WHAT THE EXERCISE ASKS
Everything in the listing beneath must be transcribed exactly.
------ COLLECTED MATERIAL
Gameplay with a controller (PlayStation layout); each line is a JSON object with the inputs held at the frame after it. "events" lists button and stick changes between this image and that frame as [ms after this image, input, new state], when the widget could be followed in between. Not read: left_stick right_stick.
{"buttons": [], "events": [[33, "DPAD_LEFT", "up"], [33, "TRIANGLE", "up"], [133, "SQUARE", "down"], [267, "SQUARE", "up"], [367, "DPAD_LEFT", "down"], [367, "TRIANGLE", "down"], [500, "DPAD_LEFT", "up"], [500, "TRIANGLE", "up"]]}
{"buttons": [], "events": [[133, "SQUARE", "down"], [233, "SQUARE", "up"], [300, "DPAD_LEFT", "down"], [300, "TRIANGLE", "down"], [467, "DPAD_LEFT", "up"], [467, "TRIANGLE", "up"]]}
------------
EXERCISE RESULT
Gameplay with a controller (PlayStation layout); each line is a JSON object with the inputs held at the frame after it. "events" lists button and stick changes between this image and that frame as [ms after this image, input, new state], when the widget could be followed in between. Not read: left_stick right_stick.
{"buttons": [], "events": [[33, "DPAD_LEFT", "up"], [33, "TRIANGLE", "up"], [133, "SQUARE", "down"], [267, "SQUARE", "up"], [367, "DPAD_LEFT", "down"], [367, "TRIANGLE", "down"], [500, "DPAD_LEFT", "up"], [500, "TRIANGLE", "up"]]}
{"buttons": [], "events": [[133, "SQUARE", "down"], [233, "SQUARE", "up"], [300, "DPAD_LEFT", "down"], [300, "TRIANGLE", "down"], [467, "DPAD_LEFT", "up"], [467, "TRIANGLE", "up"]]}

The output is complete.